More and more companies are weighing soft skills heavily in the job interview process. While one candidate may have looked great on paper with all the right education and work experience, a company may have come to find that they didn’t mesh well with the rest of the team. Or they may have had little understanding of how to communicate about their work to outside teams or even customers.
That’s right, young job seekers or career changers are in luck because these days, companies are tired of making hires that simply don’t function well within their workplace. And with cool job platforms *cough* Scouted *cough* that take your soft skills into account and advocate on your behalf to hiring managers, why not put a little more effort into flaunting what you’ve got?
But first of all, let’s answer a few questions.
What are soft skills, exactly?
While hard skills are learned, soft skills are the things you bring to a job naturally. Things like your personality, natural talents, personal attributes, and insights. They shape how a person interacts with others effectively and cooperatively as well as how they go about solving new problems. However, that’s not to say that a person can’t improve on their soft skills (more on that below).
Here’s a list of some of our favorite attributes:
- Emotional Intelligence
- Intellectual horsepower (one’s processing speed)
- Analytical thinking
Why employers care about soft skills/why are they important?
According to ICIMS, “Ninety-four percent of recruiting professionals believe an employee with stronger soft skills has a better chance of being promoted to a leadership position than an employee with more years of experience but weaker soft skills.”
Soft skills can be the differentiator between whether or not you or someone slightly more qualified lands a job. If you have all the job requirements on paper, but lack the skills to connect with your team and communicate your ideas, the job may go to someone who can. Using your soft skills, you’ll also hopefully be able to build a rapport with the hiring manager during your interview. However, these skills aren’t just important for intercommunication.
Different roles will require different types of soft skills that are extremely important for customer-facing positions as well. For examples, a sales representative will use their communication skills daily on the job while a product manager will use many technical skills as well as soft skills like organization, communication, problem-solving, and even evangelism.
Can I improve on my soft skills?
Although soft skills are considered to be those useful on-the-job traits that come naturally to us, we can improve them. Anyone can practice and improve their written and oral communication skills. Other skills like emotional intelligence, being a self-starter, or adaptability may take more effort to improve, but if you’re able to commit to developing a new habit that will enhance your job-related skills, then go for it! Skills like tenacity, energy, and creativity, on the other hand, may be harder to develop; instead of trying to gain more soft skills, try working on improving the ones that come naturally to you.

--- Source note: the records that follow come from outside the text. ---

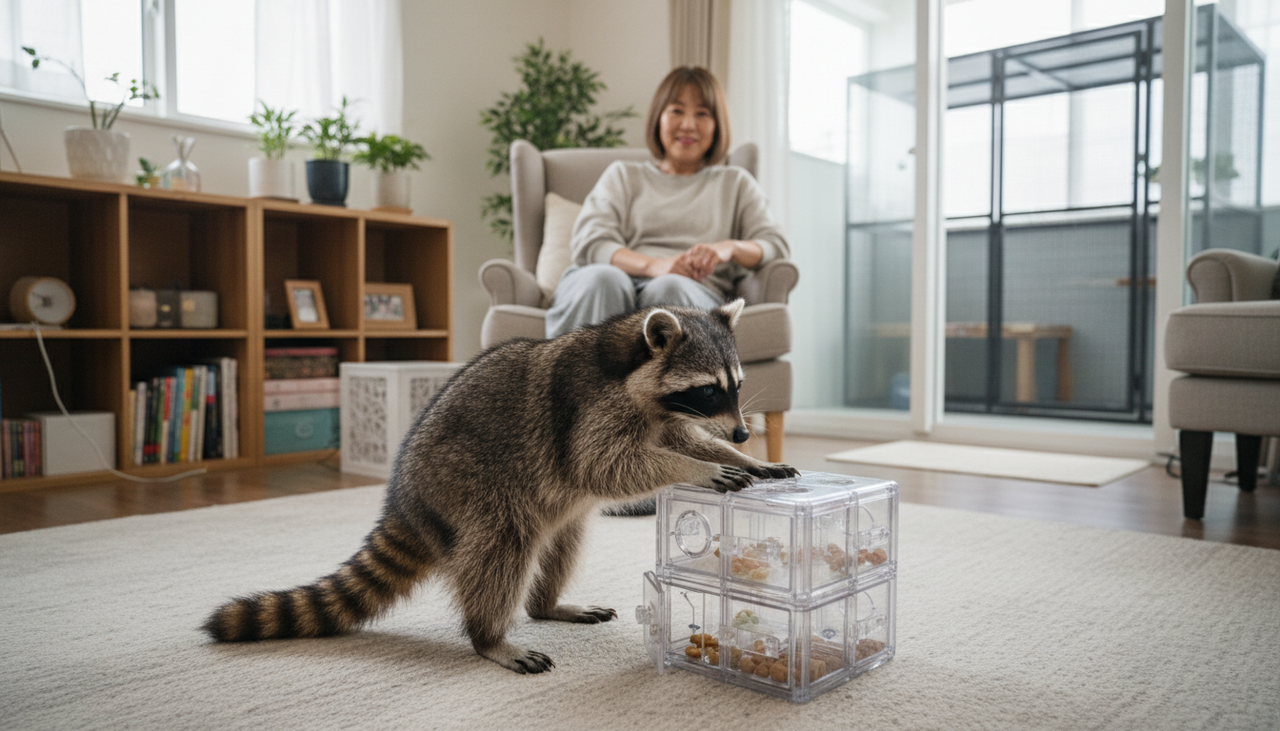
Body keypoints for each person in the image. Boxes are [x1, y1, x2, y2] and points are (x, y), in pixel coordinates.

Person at [544, 65, 790, 339]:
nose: (688, 124)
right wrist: (654, 266)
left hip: (688, 291)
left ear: (717, 124)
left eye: (702, 114)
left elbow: (775, 245)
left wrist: (728, 248)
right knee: (604, 279)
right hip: (612, 281)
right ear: (658, 118)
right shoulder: (624, 175)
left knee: (669, 290)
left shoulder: (735, 183)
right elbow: (590, 243)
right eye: (677, 110)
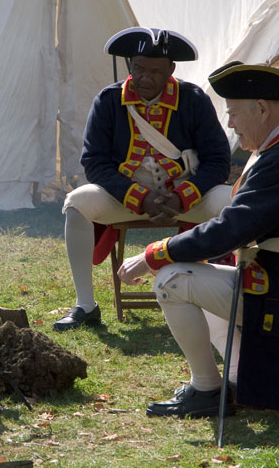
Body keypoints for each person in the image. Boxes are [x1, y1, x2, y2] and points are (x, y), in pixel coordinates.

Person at [118, 61, 279, 417]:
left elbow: (234, 227)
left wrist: (156, 254)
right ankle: (240, 378)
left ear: (261, 108)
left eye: (234, 113)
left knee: (172, 279)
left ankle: (208, 389)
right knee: (191, 274)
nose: (230, 123)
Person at [54, 27, 233, 337]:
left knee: (230, 201)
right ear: (130, 66)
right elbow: (94, 163)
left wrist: (181, 196)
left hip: (184, 198)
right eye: (138, 68)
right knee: (77, 203)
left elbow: (218, 160)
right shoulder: (109, 101)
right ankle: (85, 305)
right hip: (127, 199)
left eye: (154, 71)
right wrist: (138, 197)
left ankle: (226, 297)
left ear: (171, 70)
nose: (145, 77)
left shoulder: (192, 99)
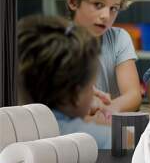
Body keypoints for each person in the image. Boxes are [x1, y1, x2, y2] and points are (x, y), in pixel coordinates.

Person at [17, 15, 112, 149]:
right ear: (76, 93)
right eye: (91, 86)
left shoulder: (15, 128)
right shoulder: (98, 138)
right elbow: (137, 141)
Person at [66, 0, 142, 113]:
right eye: (98, 4)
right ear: (73, 1)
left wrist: (106, 109)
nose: (106, 16)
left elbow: (134, 95)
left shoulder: (119, 38)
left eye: (114, 8)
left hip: (107, 127)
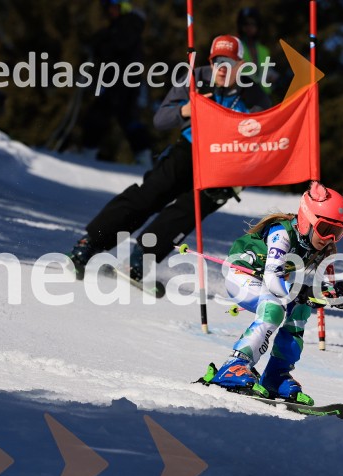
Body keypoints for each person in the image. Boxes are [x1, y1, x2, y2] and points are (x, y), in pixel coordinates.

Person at [67, 34, 271, 285]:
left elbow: (263, 137)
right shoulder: (197, 78)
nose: (221, 69)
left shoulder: (254, 97)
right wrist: (187, 109)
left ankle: (140, 258)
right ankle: (90, 243)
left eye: (229, 63)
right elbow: (160, 120)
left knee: (187, 210)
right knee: (149, 195)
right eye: (217, 62)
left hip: (225, 164)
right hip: (190, 147)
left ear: (241, 66)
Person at [199, 182, 343, 406]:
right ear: (307, 219)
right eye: (326, 230)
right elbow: (274, 281)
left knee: (302, 308)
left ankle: (276, 375)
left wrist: (339, 293)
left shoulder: (316, 246)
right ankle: (234, 366)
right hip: (241, 275)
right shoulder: (281, 233)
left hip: (266, 282)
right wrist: (303, 292)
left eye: (338, 233)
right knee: (273, 309)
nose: (329, 239)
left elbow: (317, 289)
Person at [80, 0, 152, 164]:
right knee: (122, 117)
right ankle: (143, 156)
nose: (110, 12)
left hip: (123, 81)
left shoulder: (129, 24)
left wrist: (100, 45)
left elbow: (118, 45)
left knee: (105, 115)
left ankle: (88, 153)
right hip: (117, 80)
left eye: (113, 7)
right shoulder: (118, 26)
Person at [236, 7, 278, 96]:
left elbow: (269, 72)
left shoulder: (264, 50)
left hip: (264, 97)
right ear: (240, 26)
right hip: (243, 97)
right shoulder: (236, 47)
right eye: (245, 24)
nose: (249, 27)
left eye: (253, 24)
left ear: (258, 26)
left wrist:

How to show off your soft skills
If you’re a young job-seeker that doesn’t have much by the way of experience yet, your shining personality may come in handy, especially if a company is looking to fill a role and is willing to train “the right person.” First, narrow down the soft skills you believe you’re best at and confirm your list with a friend or colleague (the soft skills you’re not so great at may be examples of what to mention when the question “What are your weaknesses?” comes up. Because it will). Instead of simply including a bulleted list on your resume of your soft skills, during an interview try to reference times when you used them in past work environments. In your cover letter, allude to some of the soft skills you use regularly in your current position.
Overall, you’ll want to talk about your soft skills in a way that highlights what you can bring to a role and how they’ll help you improve the company. Give real-life examples and don’t try to convince anyone you have personality traits that you really just don’t. Sooner or later, someone will be able to tell.